Transcribe sin cambios el fragmento del texto sobre los clásicos entre el Real Madrid y el Barcelona que va desde "5. El pasillo" hasta "el enemigo madridista.", ambos incluidos.

**Fuente**

<<<<

4. La noche de Ronaldinho
Fue la noche en la que el madridismo se rindió a la evidencia, al fútbol de quilates de un Barcelona comandando por un estratosférico Ronaldinho. El Bernabéu reconoció la clase del brasileño y le dedicó unos aplausos que han pasado a la historia del fútbol mundial.

5. El pasillo (2007/08)
Una semana después del triunfo madridista en Pamplona, el Barcelona rindió homenaje al Campeón con un pasillo que pasará a la historia de los clásicos. Después del pitido inicial, el Barça siguió arrodillándose en el Bernabéu y se llevó un auténtico baño. El Madrid se gustó ante su eterno rival que reflejó el ocaso del Barcelona de Rijkaard, vilipendiado por el enemigo madridista.

6. Real Madrid 5-0 Barcelona(1994/95)
La temporada del denominado Dream Team. El partido fue memorable y en todo momento el Madrid demostró ser superior a un equipo plagado de estrellas, sobresalió Ivan Zamorano que marco tres goles y recordando con sus goles de cabeza a Santillana y con su efectividad al mejor jugador no nacional que paso por el Madrid los últimos años, Hugo Sánchez. Marcaron además Luis Enrique y Amavisca, deleitaron Raul y Michael Laudrup. El resto de la escuadra blanca fue Buyo, Quique Flores, Lasa, Fernando Hierro, Milla, Sanchis, estando en el banquillo el genial ex-jugador del Madrid, Jorge Valdano.
7. Barcelona 5-0 Real Madrid (1993/94)
8 de enero de 1994. Fecha de leyenda para el barcelonismo. El 'Dream Team' le endosó al Madrid un 5-0 para los anales. Romario se marcó un 'hat-trick' y convirtió en obra de arte su 'cola de vaca' a Alkorta. De dibujos animados.

>>>>

**Entradas mostradas**
<<<<

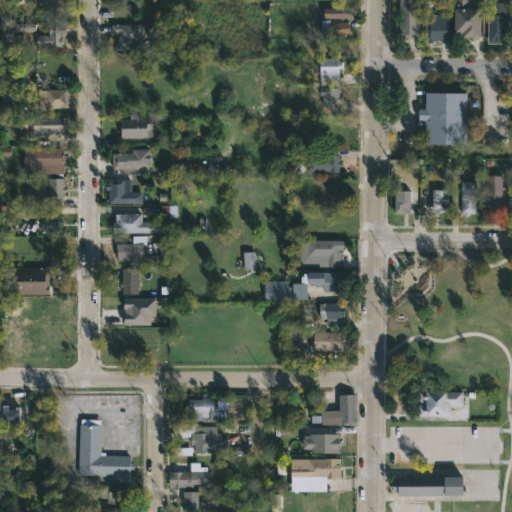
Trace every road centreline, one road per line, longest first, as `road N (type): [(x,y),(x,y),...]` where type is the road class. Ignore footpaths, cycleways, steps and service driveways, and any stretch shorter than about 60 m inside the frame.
road 1 (residential): [(375,511),(378,0)]
road 2 (residential): [(88,379),(90,0)]
road 3 (residential): [(376,378),(0,377)]
road 4 (residential): [(511,242),(377,241)]
road 5 (residential): [(511,68),(378,68)]
road 6 (residential): [(156,511),(153,380)]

>>>>

**Respuesta al ejercicio**
5. El pasillo (2007/08)
Una semana después del triunfo madridista en Pamplona, el Barcelona rindió homenaje al Campeón con un pasillo que pasará a la historia de los clásicos. Después del pitido inicial, el Barça siguió arrodillándose en el Bernabéu y se llevó un auténtico baño. El Madrid se gustó ante su eterno rival que reflejó el ocaso del Barcelona de Rijkaard, vilipendiado por el enemigo madridista.